Just as Jesus exposed the lie that the woman was unclean, the little girl was dead, so too must we expose the lies that would keep us from caring for one another:
It is a lie that immigration correlates to increased crime rates. 

It is a lie when we refer to a person “illegal”—actions can be illegal; people can not.

It is a lie to say that the law ties our hands on separating families at the border. 

And most importantly, it is a lie to suggest that somehow we have a greater responsibility to certain categories of people and a lesser responsibility--or no responsibility--to others. When we hear this kind of talk from people, Jesus has given us permission to follow his lead and ignore it. Do not be distracted by the claim that its either us or them. 

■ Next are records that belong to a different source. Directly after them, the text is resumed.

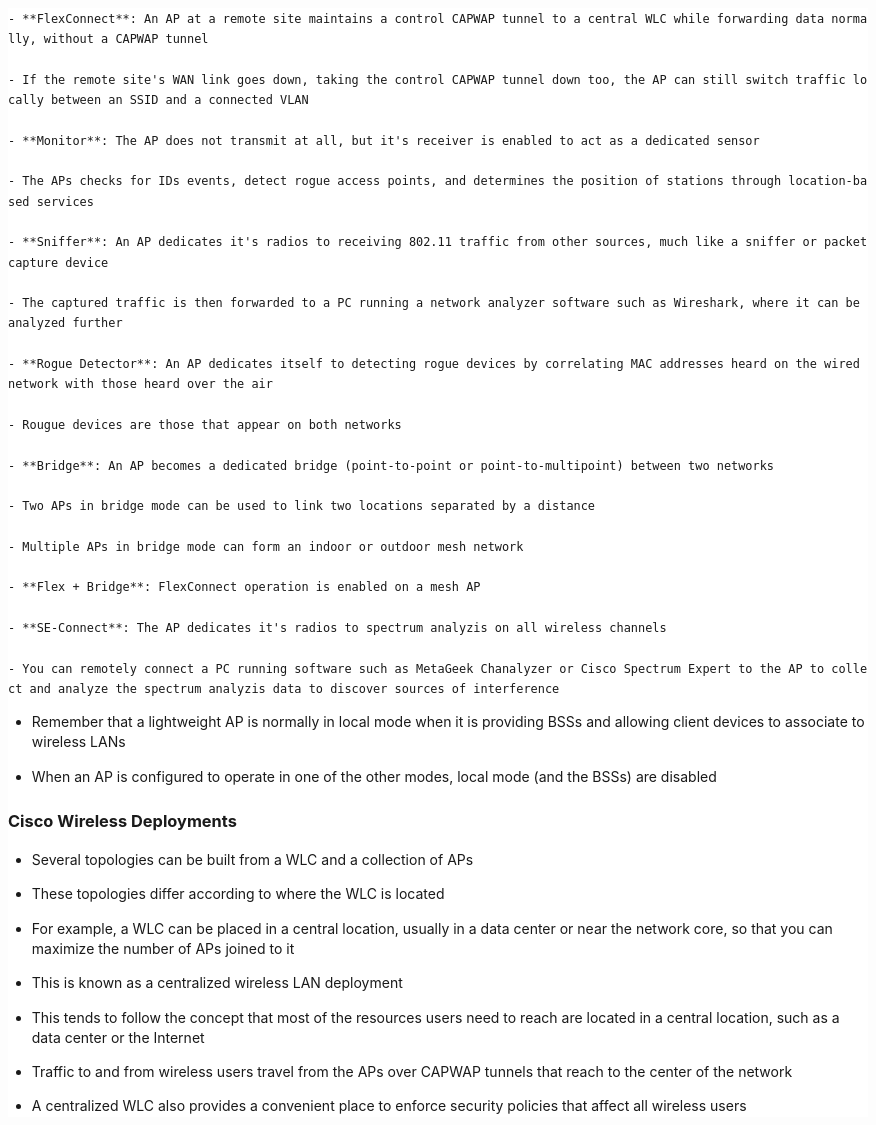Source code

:     - **FlexConnect**: An AP at a remote site maintains a control CAPWAP tunnel to a central WLC while forwarding data normally, without a CAPWAP tunnel

    - If the remote site's WAN link goes down, taking the control CAPWAP tunnel down too, the AP can still switch traffic locally between an SSID and a connected VLAN

    - **Monitor**: The AP does not transmit at all, but it's receiver is enabled to act as a dedicated sensor

    - The APs checks for IDs events, detect rogue access points, and determines the position of stations through location-based services

    - **Sniffer**: An AP dedicates it's radios to receiving 802.11 traffic from other sources, much like a sniffer or packet capture device

    - The captured traffic is then forwarded to a PC running a network analyzer software such as Wireshark, where it can be analyzed further

    - **Rogue Detector**: An AP dedicates itself to detecting rogue devices by correlating MAC addresses heard on the wired network with those heard over the air

    - Rougue devices are those that appear on both networks

    - **Bridge**: An AP becomes a dedicated bridge (point-to-point or point-to-multipoint) between two networks

    - Two APs in bridge mode can be used to link two locations separated by a distance

    - Multiple APs in bridge mode can form an indoor or outdoor mesh network 

    - **Flex + Bridge**: FlexConnect operation is enabled on a mesh AP

    - **SE-Connect**: The AP dedicates it's radios to spectrum analyzis on all wireless channels

    - You can remotely connect a PC running software such as MetaGeek Chanalyzer or Cisco Spectrum Expert to the AP to collect and analyze the spectrum analyzis data to discover sources of interference

- Remember that a lightweight AP is normally in local mode when it is providing BSSs and allowing client devices to associate to wireless LANs

- When an AP is configured to operate in one of the other modes, local mode (and the BSSs) are disabled

### Cisco Wireless Deployments

- Several topologies can be built from a WLC and a collection of APs

- These topologies differ according to where the WLC is located 

- For example, a WLC can be placed in a central location, usually in a data center or near the network core, so that you can maximize the number of APs joined to it

- This is known as a centralized wireless LAN deployment

- This tends to follow the concept that most of the resources users need to reach are located in a central location, such as a data center or the Internet

- Traffic to and from wireless users travel from the APs over CAPWAP tunnels that reach to the center of the network

- A centralized WLC also provides a convenient place to enforce security policies that affect all wireless users
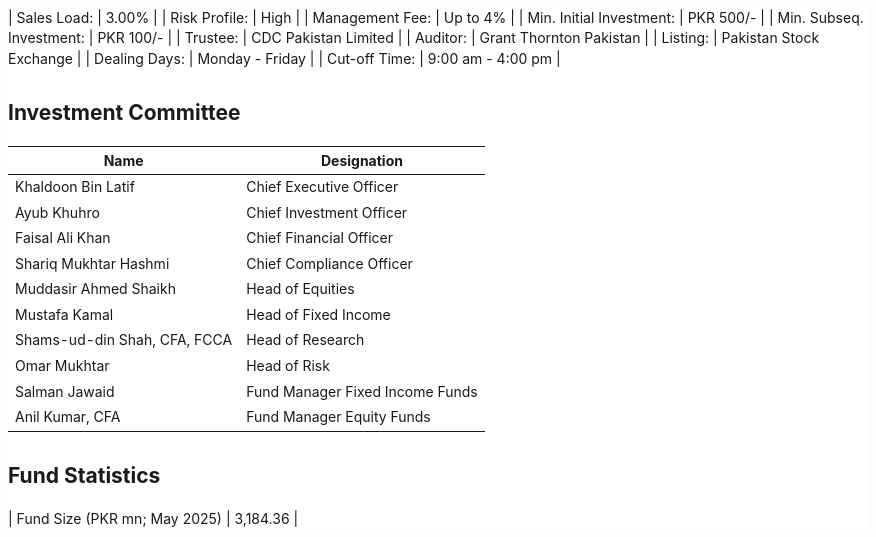 | Sales Load:              | 3.00%                                                                                                                                                                                                                                                                                                                                                                                                                                                                                    |
| Risk Profile:            | High                                                                                                                                                                                                                                                                                                                                                                                                                                                                                     |
| Management Fee:          | Up to 4%                                                                                                                                                                                                                                                                                                                                                                                                                                                                                 |
| Min. Initial Investment: | PKR 500/-                                                                                                                                                                                                                                                                                                                                                                                                                                                                                |
| Min. Subseq. Investment: | PKR 100/-                                                                                                                                                                                                                                                                                                                                                                                                                                                                                |
| Trustee:                 | CDC Pakistan Limited                                                                                                                                                                                                                                                                                                                                                                                                                                                                     |
| Auditor:                 | Grant Thornton Pakistan                                                                                                                                                                                                                                                                                                                                                                                                                                                                  |
| Listing:                 | Pakistan Stock Exchange                                                                                                                                                                                                                                                                                                                                                                                                                                                                  |
| Dealing Days:            | Monday - Friday                                                                                                                                                                                                                                                                                                                                                                                                                                                                          |
| Cut-off Time:            | 9:00 am - 4:00 pm                                                                                                                                                                                                                                                                                                                                                                                                                                                                        |

## Investment Committee

| Name                         | Designation                     |
| ---------------------------- | ------------------------------- |
| Khaldoon Bin Latif           | Chief Executive Officer         |
| Ayub Khuhro                  | Chief Investment Officer        |
| Faisal Ali Khan              | Chief Financial Officer         |
| Shariq Mukhtar Hashmi        | Chief Compliance Officer        |
| Muddasir Ahmed Shaikh        | Head of Equities                |
| Mustafa Kamal                | Head of Fixed Income            |
| Shams-ud-din Shah, CFA, FCCA | Head of Research                |
| Omar Mukhtar                 | Head of Risk                    |
| Salman Jawaid                | Fund Manager Fixed Income Funds |
| Anil Kumar, CFA              | Fund Manager Equity Funds       |

## Fund Statistics

| Fund Size (PKR mn; May 2025)                      | 3,184.36 |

For the table Christ sets--the table at which we have a place--knows neither in-group nor out-group; neither party nor nation; neither clean nor unclean. It knows only that the world builds walls and fences and cages to keep people apart, but that kingdom of God is not a wall or a fence or a cage … it is bread and wine—body and blood—broken and poured out that all may live together in the abundant peace and justice, and wholeness of God. May it be so in each of us and in the church of Jesus Christ forevermore. Amen.